Based on the play by Tracy Letts and directed by William Friedkin.
As a film critic I was in my comfort zone at the Venice Film Festival but personally did not desire nor dare to compete with the dazzling, bejeweled starlets, celebrities, hopefuls; my friend and I were happy in our comfortable anonymity, sharing the experience, and being part of the first audience, to see this ragingly, raunchy, raw rendition of a family pushed to the edge; options dead, every breath a premium; trailer park “trash” beautifully vitalized and depicted by some of the finest acting of the year.
Matthew McCaughey is “Killer Joe” an amoral lawman for murderous hire. Emile Hirsch, incandescent as “Chris” the 22 year old drug dealer who conjures his way to salvation by hiring Killer Joe to murder his mother for her life insurance policy; Thomas Haden Church (“Sideways”) is “Ansel” the clueless, guileless, gullible father of Chris, duped into duplicity. Gina Gershon imbues “Sharla” with salty salaciousness, oozing cunning sexuality from every pore. Juno Temple, the English bombshell (“Dirty Girl”) is “Dottie”, positively pristinely riveting as a naïve “savant”, with beguiling innocence she floats, never quite involved but always aware of her lethal environment; she is “Cassandra”, “Baby Doll”, a “Siren” of captivating, sinuous, seductiveness, slithering around and imprisoning all she encounters.
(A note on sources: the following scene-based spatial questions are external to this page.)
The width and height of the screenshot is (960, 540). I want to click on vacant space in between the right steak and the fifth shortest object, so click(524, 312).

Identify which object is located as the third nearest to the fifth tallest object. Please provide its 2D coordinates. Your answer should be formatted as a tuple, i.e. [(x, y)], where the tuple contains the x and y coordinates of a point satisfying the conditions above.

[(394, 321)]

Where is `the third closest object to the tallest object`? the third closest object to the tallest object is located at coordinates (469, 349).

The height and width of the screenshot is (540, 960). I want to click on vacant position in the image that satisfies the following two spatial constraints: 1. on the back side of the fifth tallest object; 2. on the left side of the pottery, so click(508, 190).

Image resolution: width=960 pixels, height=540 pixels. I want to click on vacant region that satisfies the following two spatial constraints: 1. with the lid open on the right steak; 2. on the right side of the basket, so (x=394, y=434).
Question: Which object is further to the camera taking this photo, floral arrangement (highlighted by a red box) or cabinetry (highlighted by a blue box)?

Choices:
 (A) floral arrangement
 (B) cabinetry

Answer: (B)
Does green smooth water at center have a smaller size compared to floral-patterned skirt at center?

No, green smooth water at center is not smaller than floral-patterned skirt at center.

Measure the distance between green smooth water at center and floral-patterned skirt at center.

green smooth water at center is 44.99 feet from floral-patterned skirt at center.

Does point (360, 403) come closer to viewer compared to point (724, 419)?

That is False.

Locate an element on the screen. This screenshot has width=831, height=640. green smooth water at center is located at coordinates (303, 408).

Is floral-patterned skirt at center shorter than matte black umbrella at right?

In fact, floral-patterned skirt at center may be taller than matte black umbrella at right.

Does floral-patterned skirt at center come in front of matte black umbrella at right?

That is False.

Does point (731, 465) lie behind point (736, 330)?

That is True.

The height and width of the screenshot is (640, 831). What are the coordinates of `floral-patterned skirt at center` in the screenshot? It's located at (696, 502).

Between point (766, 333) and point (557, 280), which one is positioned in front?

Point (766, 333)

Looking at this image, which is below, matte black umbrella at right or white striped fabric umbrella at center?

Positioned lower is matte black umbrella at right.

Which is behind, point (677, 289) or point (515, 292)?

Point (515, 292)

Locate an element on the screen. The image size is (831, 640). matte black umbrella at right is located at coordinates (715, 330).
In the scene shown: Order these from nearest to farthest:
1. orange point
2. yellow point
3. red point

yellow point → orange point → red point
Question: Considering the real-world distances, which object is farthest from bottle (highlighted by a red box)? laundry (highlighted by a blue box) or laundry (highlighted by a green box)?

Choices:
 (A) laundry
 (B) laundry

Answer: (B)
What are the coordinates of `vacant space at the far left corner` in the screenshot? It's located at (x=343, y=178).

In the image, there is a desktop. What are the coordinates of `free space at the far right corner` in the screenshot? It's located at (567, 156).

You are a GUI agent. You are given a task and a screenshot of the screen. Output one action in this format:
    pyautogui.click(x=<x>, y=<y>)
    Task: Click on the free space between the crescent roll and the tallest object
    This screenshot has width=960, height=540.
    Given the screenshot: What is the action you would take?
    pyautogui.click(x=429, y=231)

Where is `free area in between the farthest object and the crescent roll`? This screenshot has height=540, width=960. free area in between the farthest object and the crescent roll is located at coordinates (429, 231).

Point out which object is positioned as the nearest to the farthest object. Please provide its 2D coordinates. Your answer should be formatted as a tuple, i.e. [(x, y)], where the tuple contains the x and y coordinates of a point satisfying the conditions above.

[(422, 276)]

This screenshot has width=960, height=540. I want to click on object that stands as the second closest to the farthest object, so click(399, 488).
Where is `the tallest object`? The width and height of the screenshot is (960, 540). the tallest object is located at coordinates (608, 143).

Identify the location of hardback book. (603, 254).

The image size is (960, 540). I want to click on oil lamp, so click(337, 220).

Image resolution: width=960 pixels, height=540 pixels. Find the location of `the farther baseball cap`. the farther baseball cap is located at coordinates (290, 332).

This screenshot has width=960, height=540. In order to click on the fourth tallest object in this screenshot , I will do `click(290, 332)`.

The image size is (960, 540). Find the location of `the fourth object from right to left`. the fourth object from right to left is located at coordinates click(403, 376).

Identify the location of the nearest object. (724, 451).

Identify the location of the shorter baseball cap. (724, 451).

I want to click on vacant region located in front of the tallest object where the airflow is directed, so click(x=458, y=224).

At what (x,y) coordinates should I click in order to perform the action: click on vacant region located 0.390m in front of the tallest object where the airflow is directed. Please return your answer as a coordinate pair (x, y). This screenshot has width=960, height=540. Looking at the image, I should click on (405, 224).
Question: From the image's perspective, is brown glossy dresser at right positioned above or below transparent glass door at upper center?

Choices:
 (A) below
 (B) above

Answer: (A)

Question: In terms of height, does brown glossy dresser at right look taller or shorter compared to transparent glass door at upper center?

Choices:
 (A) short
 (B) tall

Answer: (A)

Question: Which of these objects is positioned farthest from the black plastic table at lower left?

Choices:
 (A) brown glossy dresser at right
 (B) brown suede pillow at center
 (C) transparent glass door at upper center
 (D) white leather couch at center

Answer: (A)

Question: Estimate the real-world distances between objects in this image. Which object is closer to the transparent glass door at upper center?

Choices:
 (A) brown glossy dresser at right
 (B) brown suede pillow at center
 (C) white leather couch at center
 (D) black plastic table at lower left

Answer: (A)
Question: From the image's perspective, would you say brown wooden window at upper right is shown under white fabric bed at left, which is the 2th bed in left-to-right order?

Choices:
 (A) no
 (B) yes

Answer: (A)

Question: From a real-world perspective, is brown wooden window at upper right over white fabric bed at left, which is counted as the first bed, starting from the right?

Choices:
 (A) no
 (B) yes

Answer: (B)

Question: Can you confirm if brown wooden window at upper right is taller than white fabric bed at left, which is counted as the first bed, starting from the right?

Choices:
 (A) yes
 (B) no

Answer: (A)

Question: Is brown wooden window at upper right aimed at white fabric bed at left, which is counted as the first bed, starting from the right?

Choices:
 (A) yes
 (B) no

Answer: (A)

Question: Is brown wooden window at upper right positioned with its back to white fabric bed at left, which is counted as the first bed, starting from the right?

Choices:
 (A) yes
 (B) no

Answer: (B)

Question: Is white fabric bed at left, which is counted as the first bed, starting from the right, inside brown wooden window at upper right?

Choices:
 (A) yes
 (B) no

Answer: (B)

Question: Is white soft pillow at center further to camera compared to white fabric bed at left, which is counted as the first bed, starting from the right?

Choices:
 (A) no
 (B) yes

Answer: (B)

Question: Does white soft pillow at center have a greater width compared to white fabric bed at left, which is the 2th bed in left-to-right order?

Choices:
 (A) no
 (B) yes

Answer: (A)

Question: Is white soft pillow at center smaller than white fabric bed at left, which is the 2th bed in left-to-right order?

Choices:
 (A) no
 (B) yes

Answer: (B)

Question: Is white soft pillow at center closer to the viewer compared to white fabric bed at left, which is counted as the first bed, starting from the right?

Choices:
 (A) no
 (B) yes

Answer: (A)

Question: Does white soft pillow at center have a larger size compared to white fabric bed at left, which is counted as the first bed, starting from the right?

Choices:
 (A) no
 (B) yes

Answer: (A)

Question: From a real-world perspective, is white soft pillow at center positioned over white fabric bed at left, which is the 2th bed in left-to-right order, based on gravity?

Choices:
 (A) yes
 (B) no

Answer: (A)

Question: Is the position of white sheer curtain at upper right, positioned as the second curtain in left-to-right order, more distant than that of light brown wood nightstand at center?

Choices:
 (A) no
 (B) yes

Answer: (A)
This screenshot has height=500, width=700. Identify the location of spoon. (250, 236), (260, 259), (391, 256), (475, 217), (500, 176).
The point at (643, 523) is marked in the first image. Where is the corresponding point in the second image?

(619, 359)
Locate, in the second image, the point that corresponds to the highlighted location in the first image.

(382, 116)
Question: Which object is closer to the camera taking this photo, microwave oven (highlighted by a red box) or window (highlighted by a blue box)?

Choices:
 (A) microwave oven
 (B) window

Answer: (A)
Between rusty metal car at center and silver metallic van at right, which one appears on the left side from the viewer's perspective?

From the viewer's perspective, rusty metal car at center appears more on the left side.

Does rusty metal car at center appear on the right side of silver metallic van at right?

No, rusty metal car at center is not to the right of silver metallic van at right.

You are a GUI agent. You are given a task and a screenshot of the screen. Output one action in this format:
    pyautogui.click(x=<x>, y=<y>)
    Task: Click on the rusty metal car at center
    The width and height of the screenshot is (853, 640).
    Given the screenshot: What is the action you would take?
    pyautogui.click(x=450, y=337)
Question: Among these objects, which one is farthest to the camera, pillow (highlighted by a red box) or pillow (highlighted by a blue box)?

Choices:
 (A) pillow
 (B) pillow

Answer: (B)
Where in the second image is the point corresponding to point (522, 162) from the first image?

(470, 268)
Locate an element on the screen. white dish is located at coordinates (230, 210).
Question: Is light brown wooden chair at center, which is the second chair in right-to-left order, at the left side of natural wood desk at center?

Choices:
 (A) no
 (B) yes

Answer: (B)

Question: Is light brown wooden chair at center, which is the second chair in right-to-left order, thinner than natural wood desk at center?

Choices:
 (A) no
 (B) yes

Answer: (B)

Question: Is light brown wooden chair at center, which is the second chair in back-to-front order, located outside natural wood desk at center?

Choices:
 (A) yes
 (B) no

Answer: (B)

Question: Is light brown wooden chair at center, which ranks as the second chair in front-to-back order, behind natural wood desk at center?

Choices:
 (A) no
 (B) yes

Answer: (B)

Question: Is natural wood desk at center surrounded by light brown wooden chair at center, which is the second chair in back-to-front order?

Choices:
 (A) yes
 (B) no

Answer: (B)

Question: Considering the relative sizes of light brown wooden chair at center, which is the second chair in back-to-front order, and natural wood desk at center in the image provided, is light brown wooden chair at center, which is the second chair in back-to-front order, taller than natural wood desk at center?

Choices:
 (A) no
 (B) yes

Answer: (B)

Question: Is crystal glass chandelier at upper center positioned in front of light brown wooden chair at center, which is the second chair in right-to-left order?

The film, like the play demands and deserves its “R” rating; the blatant nudity, blood and brutality portray a world most shun but a world that exists; herein lies the power of the terrible tableau; never for a moment does one doubt or question the reality of a hell on earth; various renditions headline our newspapers, bludgeon our sensitivities on a daily basis; Warholian, repetition breeds ennui; immune to repugnance, we accept the horror, acknowledging its pervasive inevitability; praying its lethal tentacles never sense our presence.
“Killer Joe” has the contemporary nuances of a medieval morality play; herculean struggle to justify the means to produce the end, without writhing in moral turpitude. Joe never languishes; he is Faustian in his business arrangement; his code, like the commandments, chiseled in marble; a compassionless gentleman with the tongue of an angel, the soul of Beelzebub.